Items listed in a dataset:
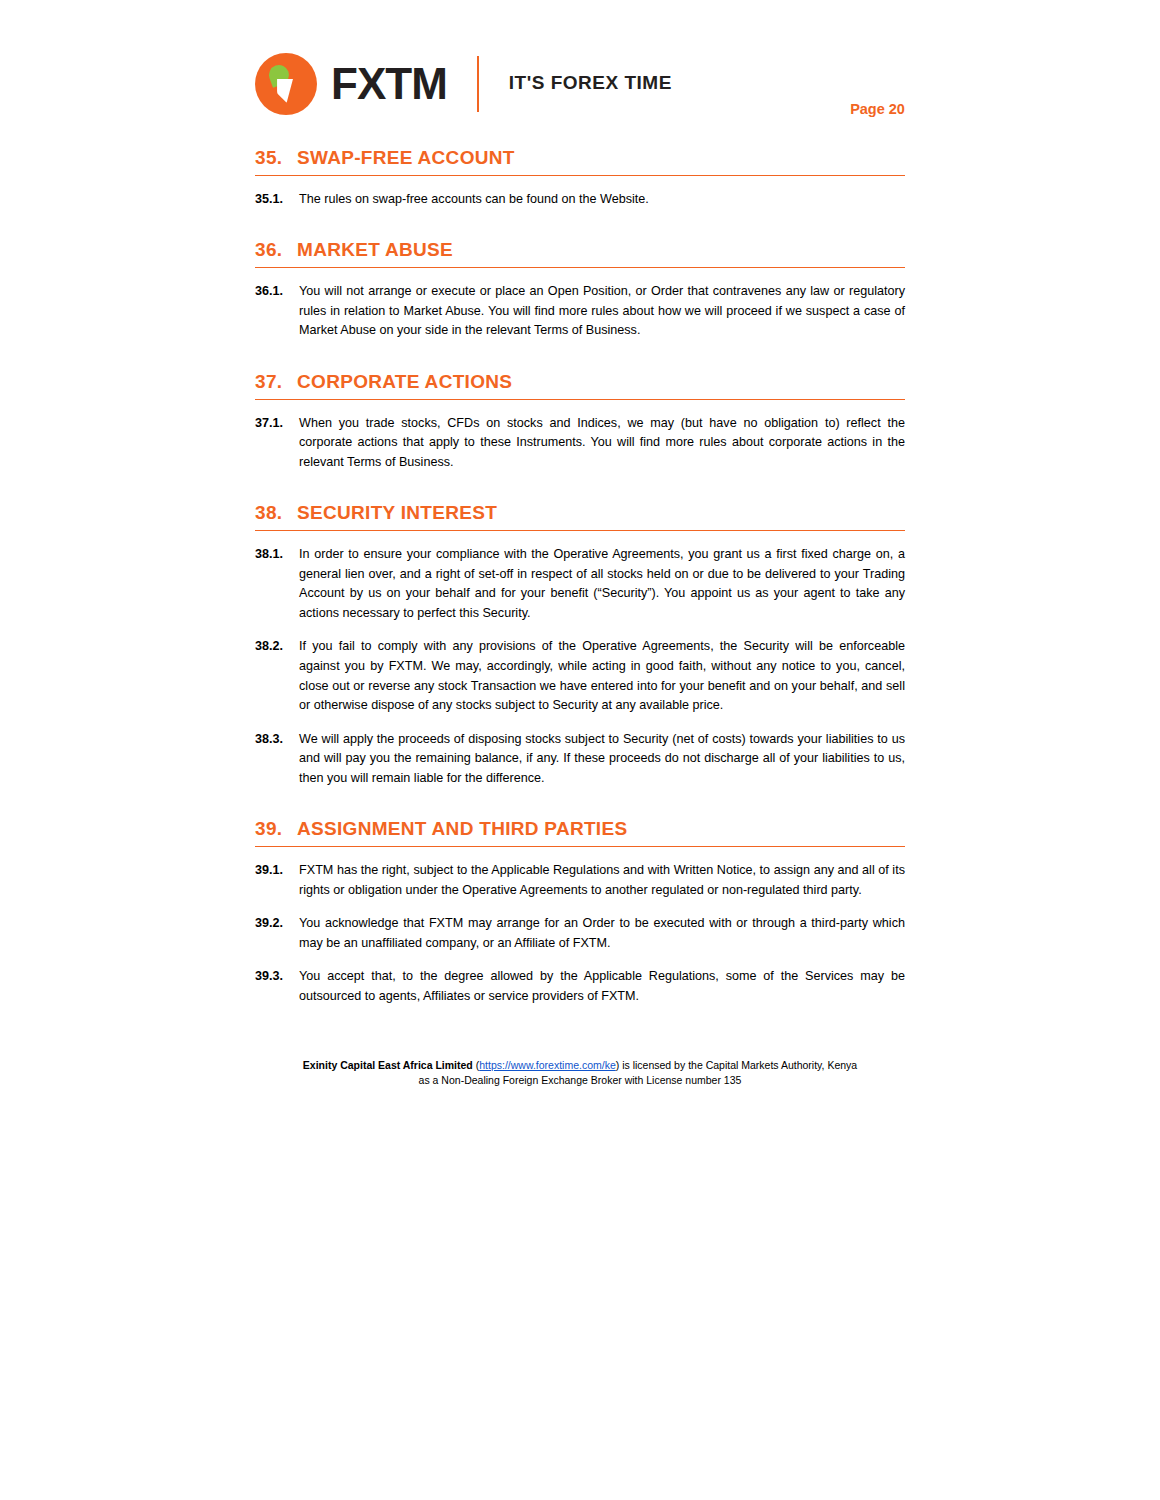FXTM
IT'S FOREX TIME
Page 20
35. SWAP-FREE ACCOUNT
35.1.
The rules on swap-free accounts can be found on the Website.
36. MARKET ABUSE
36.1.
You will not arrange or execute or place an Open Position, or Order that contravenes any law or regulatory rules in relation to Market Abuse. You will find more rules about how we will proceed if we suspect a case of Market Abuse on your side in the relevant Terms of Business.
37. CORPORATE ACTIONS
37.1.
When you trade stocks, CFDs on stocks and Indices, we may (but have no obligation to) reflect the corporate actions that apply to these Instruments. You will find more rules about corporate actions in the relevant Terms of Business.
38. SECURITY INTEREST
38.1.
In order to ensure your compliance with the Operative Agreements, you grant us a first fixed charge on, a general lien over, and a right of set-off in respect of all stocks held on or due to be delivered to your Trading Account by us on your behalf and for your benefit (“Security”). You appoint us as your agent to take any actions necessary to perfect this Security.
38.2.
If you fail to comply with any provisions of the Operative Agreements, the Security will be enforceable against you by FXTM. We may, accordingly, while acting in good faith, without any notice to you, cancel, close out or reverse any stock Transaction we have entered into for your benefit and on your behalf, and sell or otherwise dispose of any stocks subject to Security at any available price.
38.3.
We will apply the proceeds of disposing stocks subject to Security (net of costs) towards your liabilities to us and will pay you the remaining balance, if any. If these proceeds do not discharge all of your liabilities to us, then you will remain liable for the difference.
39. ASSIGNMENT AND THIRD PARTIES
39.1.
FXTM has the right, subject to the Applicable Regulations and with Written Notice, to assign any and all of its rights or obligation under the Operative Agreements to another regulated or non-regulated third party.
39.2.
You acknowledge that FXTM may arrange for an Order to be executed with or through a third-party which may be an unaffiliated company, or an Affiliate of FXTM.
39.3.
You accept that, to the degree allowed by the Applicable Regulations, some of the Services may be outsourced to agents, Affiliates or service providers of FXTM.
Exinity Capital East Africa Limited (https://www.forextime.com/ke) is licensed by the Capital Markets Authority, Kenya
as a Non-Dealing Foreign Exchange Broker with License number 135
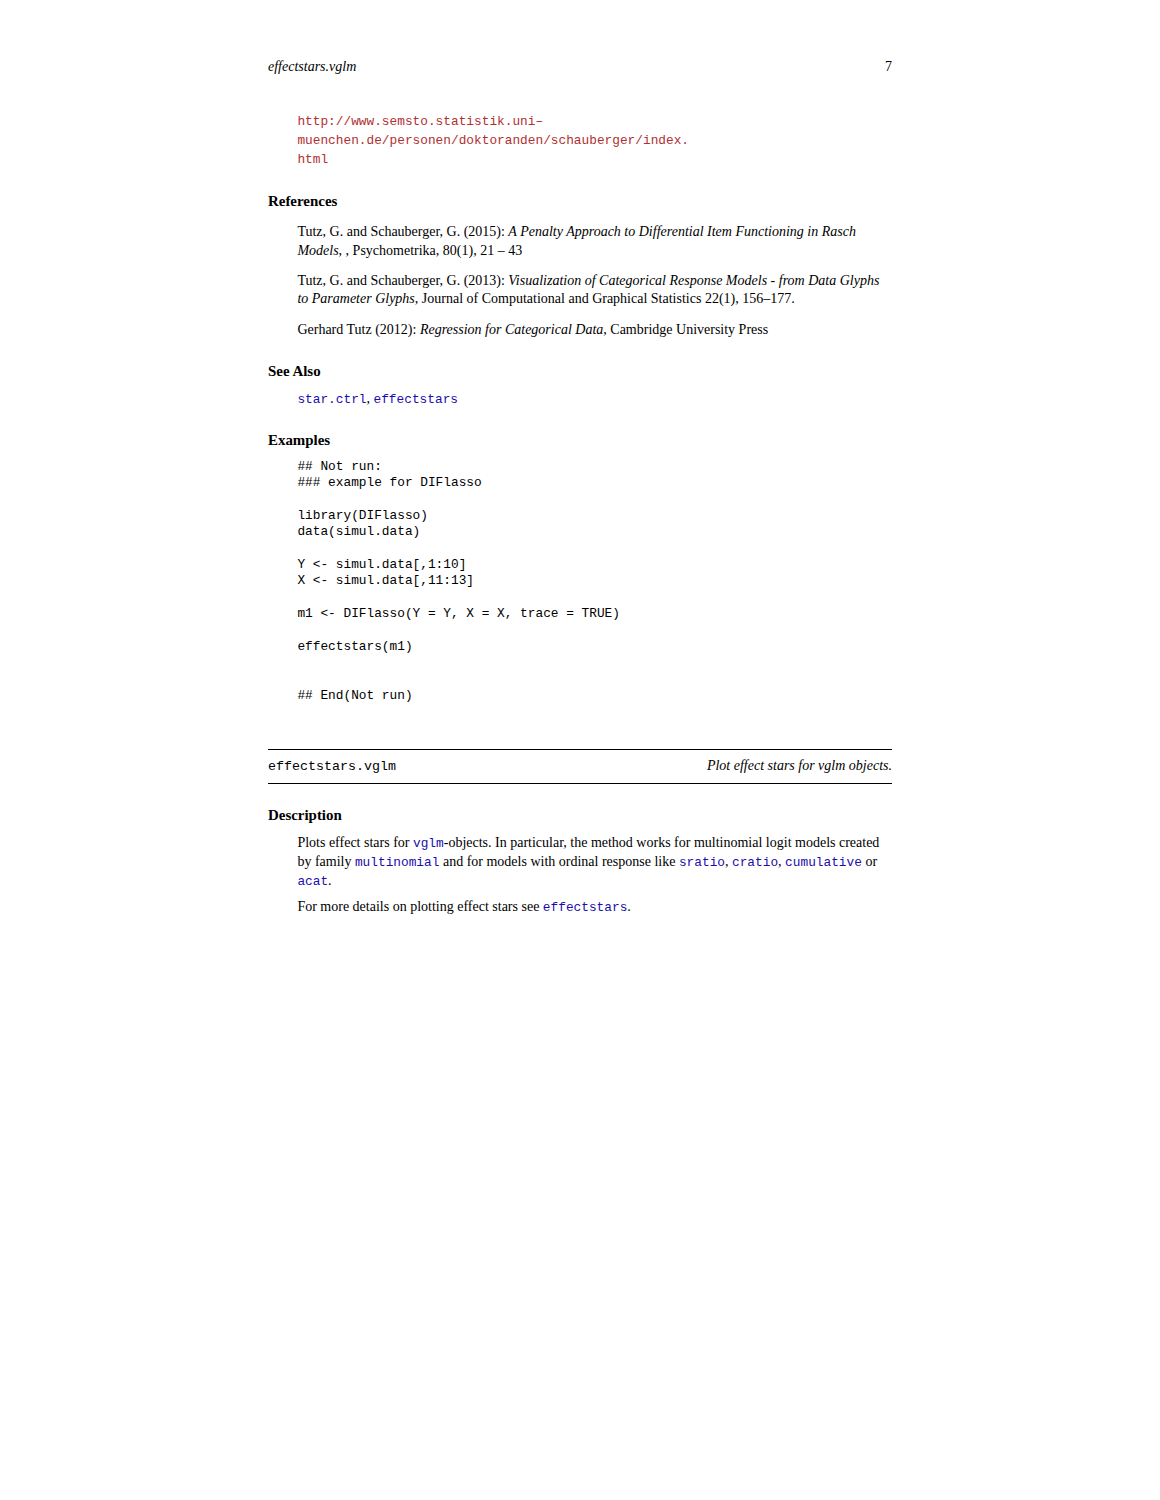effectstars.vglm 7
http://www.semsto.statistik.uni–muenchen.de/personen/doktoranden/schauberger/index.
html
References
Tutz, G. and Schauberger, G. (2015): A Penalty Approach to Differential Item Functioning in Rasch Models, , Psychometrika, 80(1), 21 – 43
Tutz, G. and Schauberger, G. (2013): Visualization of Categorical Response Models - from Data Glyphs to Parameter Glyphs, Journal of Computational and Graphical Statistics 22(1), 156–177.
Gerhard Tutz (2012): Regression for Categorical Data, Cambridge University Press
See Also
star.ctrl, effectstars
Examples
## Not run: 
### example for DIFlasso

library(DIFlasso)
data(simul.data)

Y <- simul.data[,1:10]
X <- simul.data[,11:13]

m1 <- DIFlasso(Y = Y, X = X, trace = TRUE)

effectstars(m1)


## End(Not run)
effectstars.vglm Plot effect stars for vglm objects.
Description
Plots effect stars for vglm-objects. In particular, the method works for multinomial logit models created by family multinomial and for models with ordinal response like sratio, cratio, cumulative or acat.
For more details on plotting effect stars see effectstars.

[Brief] Transcribe the records above exactly, beginning at the line that contains "http://www.sem" and ending with the line that contains "Tutz, G. and Schauberger, G. (2015): A", both included, and nothing else.

[Answer area]
http://www.semsto.statistik.uni–muenchen.de/personen/doktoranden/schauberger/index.
html
References
Tutz, G. and Schauberger, G. (2015): A Penalty Approach to Differential Item Functioning in Rasch Models, , Psychometrika, 80(1), 21 – 43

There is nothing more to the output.